(The data)

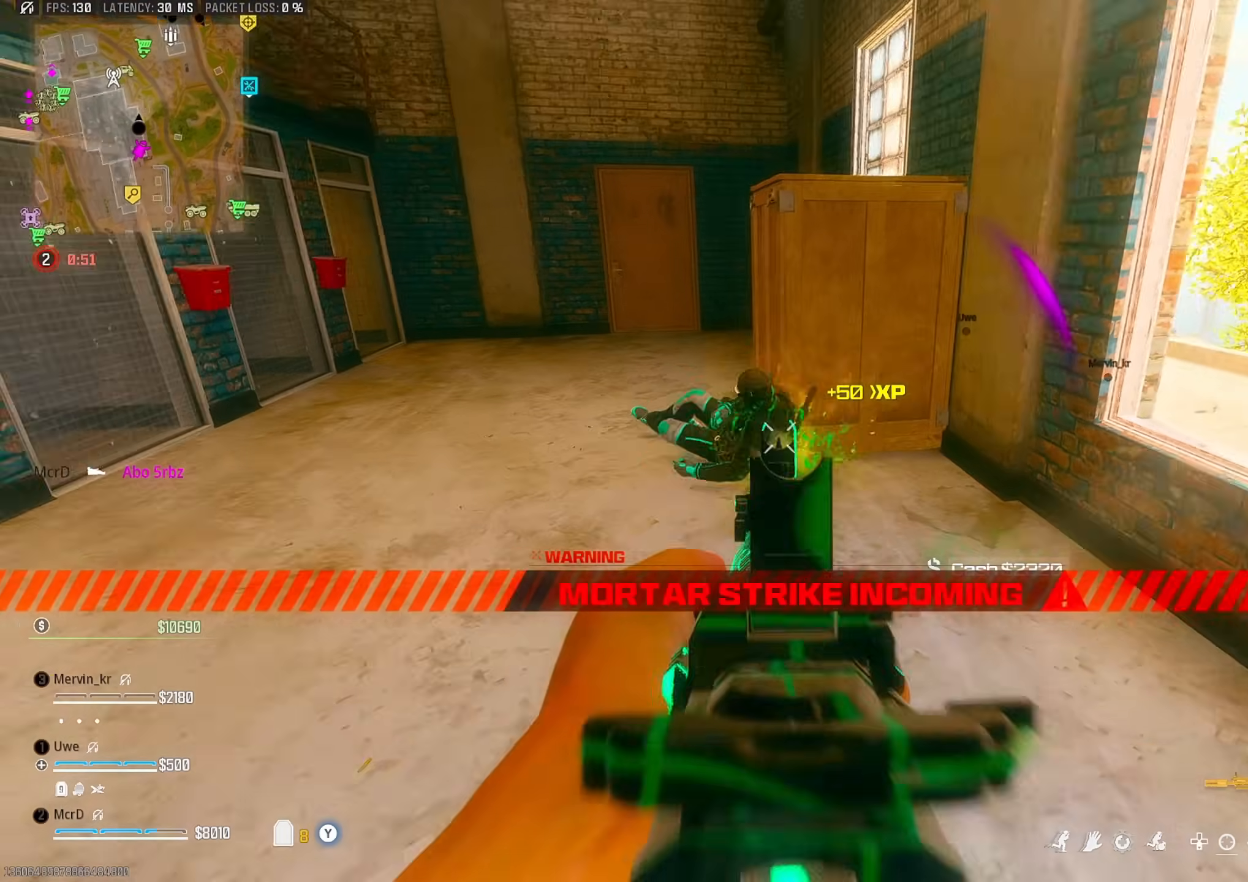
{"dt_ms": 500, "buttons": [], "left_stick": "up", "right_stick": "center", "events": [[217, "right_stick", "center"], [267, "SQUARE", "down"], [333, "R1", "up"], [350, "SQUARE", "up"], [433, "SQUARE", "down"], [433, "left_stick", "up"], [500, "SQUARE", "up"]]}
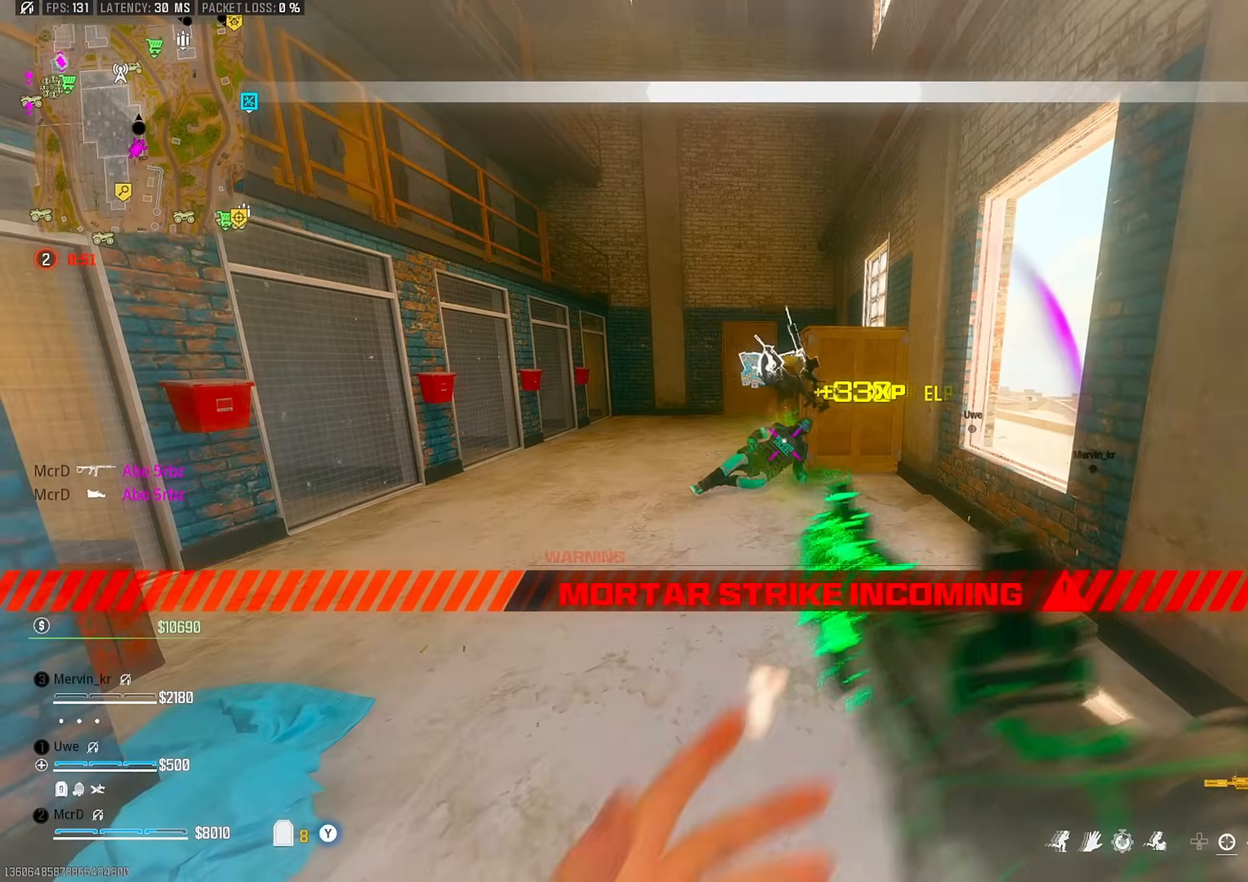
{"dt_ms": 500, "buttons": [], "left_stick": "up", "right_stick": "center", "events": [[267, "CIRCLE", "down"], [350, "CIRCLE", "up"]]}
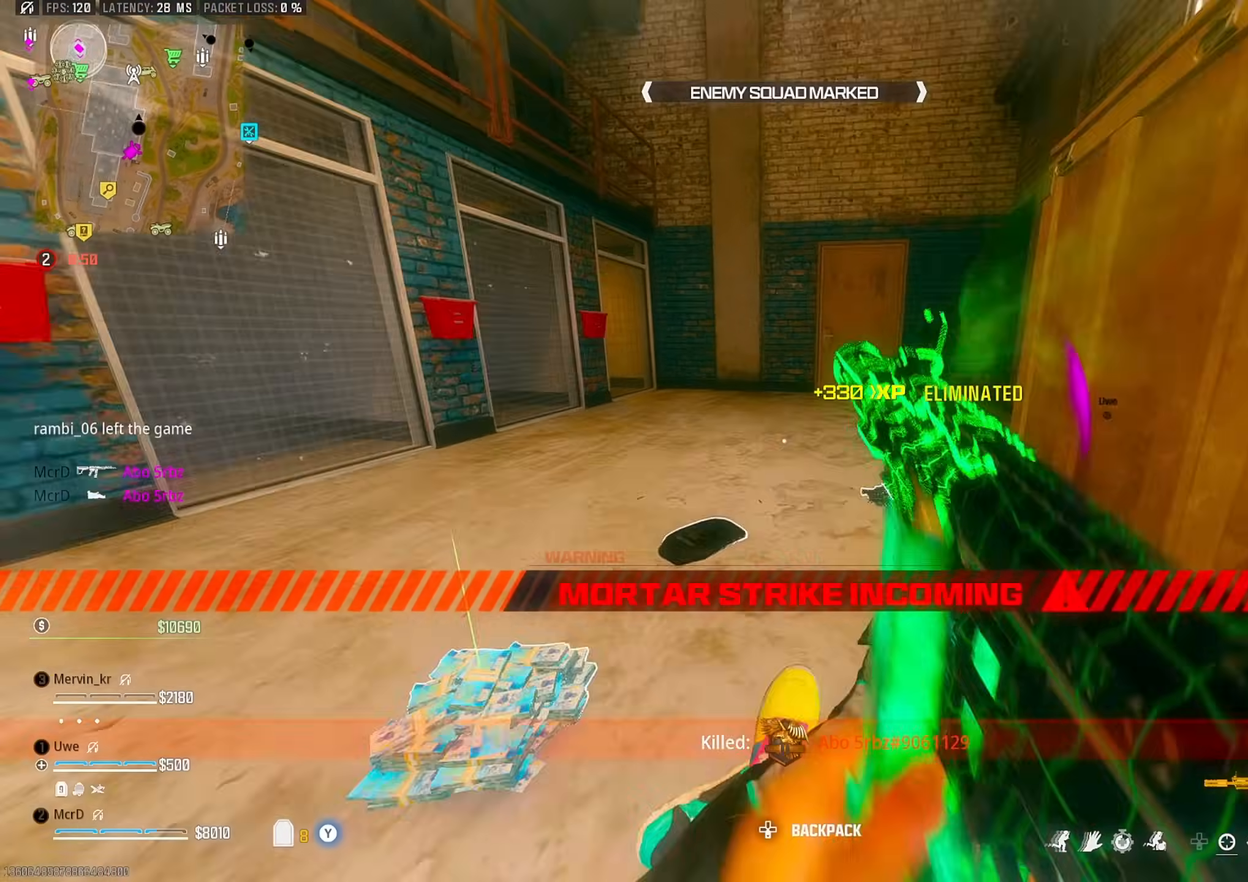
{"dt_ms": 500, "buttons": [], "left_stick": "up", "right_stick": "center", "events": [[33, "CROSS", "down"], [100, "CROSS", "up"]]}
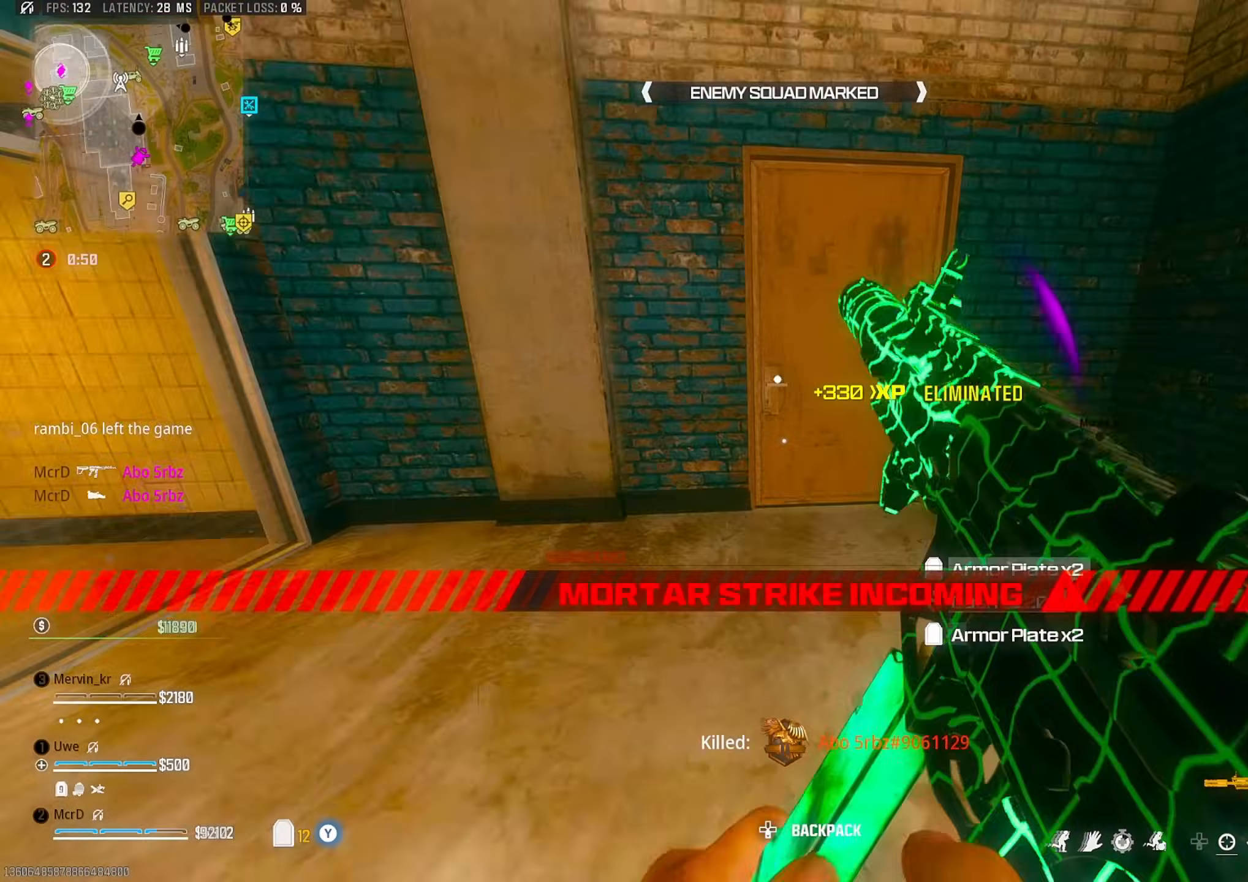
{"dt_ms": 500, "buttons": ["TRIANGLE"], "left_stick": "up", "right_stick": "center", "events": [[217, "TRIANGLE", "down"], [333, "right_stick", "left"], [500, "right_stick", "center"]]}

(End The data)

(Brief)
Nothing but the pictures should be left out when the listing is repeated exactly.

(Final answer)
{"dt_ms": 500, "buttons": [], "left_stick": "up", "right_stick": "center", "events": [[217, "right_stick", "center"], [267, "SQUARE", "down"], [333, "R1", "up"], [350, "SQUARE", "up"], [433, "SQUARE", "down"], [433, "left_stick", "up"], [500, "SQUARE", "up"]]}
{"dt_ms": 500, "buttons": [], "left_stick": "up", "right_stick": "center", "events": [[267, "CIRCLE", "down"], [350, "CIRCLE", "up"]]}
{"dt_ms": 500, "buttons": [], "left_stick": "up", "right_stick": "center", "events": [[33, "CROSS", "down"], [100, "CROSS", "up"]]}
{"dt_ms": 500, "buttons": ["TRIANGLE"], "left_stick": "up", "right_stick": "center", "events": [[217, "TRIANGLE", "down"], [333, "right_stick", "left"], [500, "right_stick", "center"]]}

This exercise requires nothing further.